第9話 着信
※ ※ ※ ※ ※ ※
一方それとちょうど同じ頃。
バタバタバタ......
今度は、今ポートを飛び立ったばかりのヘリコプター内へと舞台を移す。
「上空は安定してます。13分後には目的地へ到着の予定です」
「そうか......」
パイロットによるそんな報告は決してネガティブなものじゃ無かった。にも関わらず後部座席の依頼者の方はと言うと、なぜか不安の表情を隠し切れない。
気付けば無意識のうちに、シュポ......タバコなんかに火を点してる。どうやら意識は明後日の方向へ向いてるらしい。
「お客様、禁煙ですよ」
「え、あ、す、すまん」
突然我に返り、携帯灰皿に吸殻を押し込める依頼者。どうにもこうにも落ち着きが無い。
その理由は何かと言うと、
美緒さんだけならまだしも......
もう1人素人が居るからな。
美緒さんがしっかり摩耶を守って、摩耶がしっかり美緒さんをサポートすれば、心配はいらんのだが......
あの2人の関係が複雑なだけに......どうも心配だ。
どうやら不安の種は、そんなところだったらしい。
因みに、東京湾を左に眺めながら摩天楼のど真ん中へと突き進むヘリコプターの側面には【KARULA航空】などと言う文字と流星のマークが認められてる。

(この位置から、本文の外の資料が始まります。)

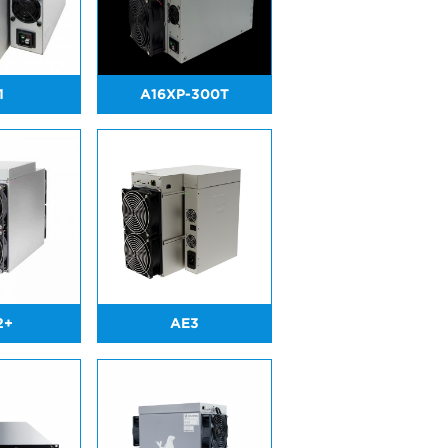
1
A16XP-300T
2+
AE3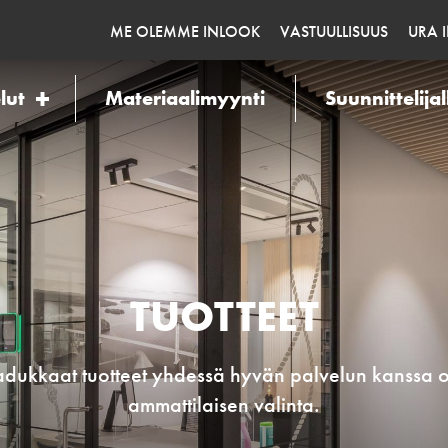
ME OLEMME INLOOK
VASTUULLISUUS
URA 
lut
Materiaalimyynti
Suunnittelijal
TUOTTEET
dukkaat tuotteet yhdessä hyvän palvelun kanssa 
ammattilaisen valinta.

きっと美緒の養母たるあの人が協力してくれたに違い無い。全く頭が下がる思いだ。
(※美緒の義母に関して詳しく知りたい方は『傷だらけのGOD 極神島の秘密』を是非ご参照下さい)
そんな眠らぬ東京中心部の街並みは、深夜と言う時間帯であるにも関わらずやたらと明るかった。
北東には東京スカイツリー、北西には東京タワー、そして丸の内と言う名のビル群......それら全てが摩天楼の象徴となり得ていたに違い無い。
しかし今はそんな景観に見惚れてる場合じゃ無かった。なぜなら、これから命を掛けた救出劇が始まろうとしてる訳なのだから。
その日の長い夜は、むしろこれから始まると言っても、決して過言では無い。
やがて、
「間も無く帝工本社ビル上空に差し掛かります」
「よし、時間通りだな。暫くは近付かないで旋回しててくれ」
「承知致しました」
言うまでも無く、このヘリを手配した依頼者とはEMA探偵事務所屈指の武闘派、藤堂圭一に他ならない。
ならばなぜ、そんな圭一がヘリで帝工本社ビル上空へやって来たのかと言えば、それこそ言うまでも無いこと。ビルに潜入した美緒と摩耶の2人を救出するが為だ。
そんな重大任務を任された当の圭一はと言うと、
「あと3分か......いよいよだな」
どうやら武者震いが始まったらしい。
そんな血走る目で窓の外を見てみれば、1階から24階まで全ての窓が光を失ってる。それはまるでビル自体が死んでしまったかと、圭一が錯覚する程の静けさだった。
もっともそれは外観上だけの話であって、ビルの中では、てんやわんやが行われてることくらい容易に想像出来ることではあるのだが。
因みにビルの灯りが消えてると言うことは、2人が電源を落とすことに成功したと言うことになる。
そんなビルの様を見て、少しだけ胸を撫で下ろす圭一だったのである。
「よし、そろそろ時間だ。縄ばしごを降ろしてくれ。でもまだビルには近付くな。先に気付かれて先手を打たれても困るからな」
「了解です」
ヒュルルルル......
どうやら縄ばしごは無事に降りたらしい。下部を映したモニター画面には微風でなびくその姿が鮮明に映し出されてる。
美緒さん、摩耶......
こっちは準備完了だぜ。あとは君達が屋上に元気な姿を見せてくれればそれで終わりだ。頼んだぞ。マジで!
圭一が満を持して、ビルの直上への移動を指示しようとした正にその時だった。
ブルルルル......ブルルルル......
突如胸ポケットに振動が。
「ん、誰だ? こんな忙しい時に電話なんて!」
一瞬スルーを考えた圭一ではあったが、即座に考え直し、胸ポケットからスマホを取り出した。
そして液晶画面に映し出されてた名前......
それは何と!
【桜田美緒】
そんな名前だったのである!
「み、美緒さん、と、どうしたんだ?! 無事なんだろ。こっちは準備万端だせ。いつでも屋上から引き上げられるからな!」
この時既に圭一は最悪の事態を感じ取ってたのかも知れない。
なぜなら......
この状況下において、彼女が電話を掛けて来るなんて、有り得ない話だったのだから。